• Excerto selecionado:
• • • • •
Ainda as Contas da Sonangol

A publicação do artigo sobre as contas da Sonangol no Maka Angola gerou muita discussão, o que demonstra a vitalidade crescente da sociedade civil angolana.

Agradecemos os elogios, mas vamos debruçar-nos sobre as críticas, que consistiram maioritariamente em chamarem-nos matumbos ou ignorantes da coisa contabilística.

Tentaremos aqui entrar em maior detalhe, para explicitar o nosso ponto de vista da forma mais objectiva possível.

 

Os critérios ditos científicos a que as contas obedecem

Em primeiro lugar, foi-nos asseverado que a apresentação das contas da Sonangol obedecia a critérios “científicos” inabaláveis e insusceptíveis de crítica.

Na verdade, não é assim. Não existe em Angola qualquer parâmetro legal ou técnico que seja imperativo no que se refere à apresentação de contas consolidadas de um grupo com a magnitude da Sonangol. Nessa medida, os critérios das demonstrações financeiras foram autonomamente determinados pelo Conselho de Administração (CA) da Sonangol.

Para que não haja dúvidas, leiam-se as notas às demonstrações financeiras de 2016 (página 14):

“As presentes demonstrações financeiras consolidadas e respectivas notas foram preparadas de acordo com os princípios e políticas contabilísticas definidas pelo Conselho de Administração. Apesar de não serem preparadas de acordo com um normativo contabilístico geralmente aceite, tomam por referência as melhores práticas previstas tanto no normativo contabilístico nacional, como nas Normas Internacionais de Relato Financeiro (IFRS) em vigor. Esses princípios e políticas contabilísticas são integralmente explanados ao longo das notas 2 e 3 do presente Relatório e Contas.” (sublinhado nosso).
• • • • •
Entradas de dados guardadas

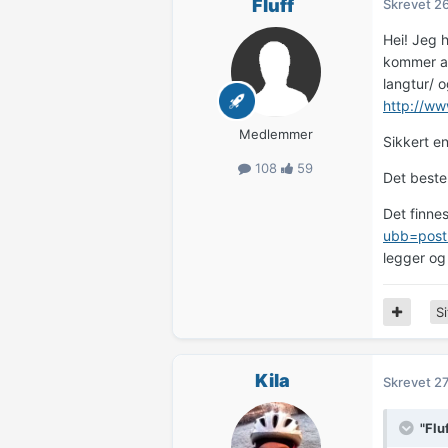
Fluff
Skrevet
26
Hei! Jeg h
kommer an
langtur/ 
http://ww
Medlemmer
Sikkert en
108
59
Det beste
Det finne
ubb=post
legger og 
Si
Kila
Skrevet
27
"Flu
• • • • •
• Lista de atividades:
1. Responda às perguntas seguintes sobre o texto acerca das contas da Sonangol.
(a) Em que publicação saiu o artigo sobre as contas da Sonangol?
(b) Quem determinou os critérios das demonstrações financeiras da Sonangol?
(c) Em que notas do Relatório e Contas são explanados os princípios e políticas contabilísticas?
2. Troque "críticas" por "objeções" no texto sobre as contas da Sonangol e reproduza o trecho desde "Ainda as Contas" até "mais objectiva possível.", inclusive.

• Respostas ao exercício:
1.
(a) No Maka Angola.
(b) O Conselho de Administração (CA) da Sonangol.
(c) Nas notas 2 e 3.

2.
Ainda as Contas da Sonangol

A publicação do artigo sobre as contas da Sonangol no Maka Angola gerou muita discussão, o que demonstra a vitalidade crescente da sociedade civil angolana.

Agradecemos os elogios, mas vamos debruçar-nos sobre as objeções, que consistiram maioritariamente em chamarem-nos matumbos ou ignorantes da coisa contabilística.

Tentaremos aqui entrar em maior detalhe, para explicitar o nosso ponto de vista da forma mais objectiva possível.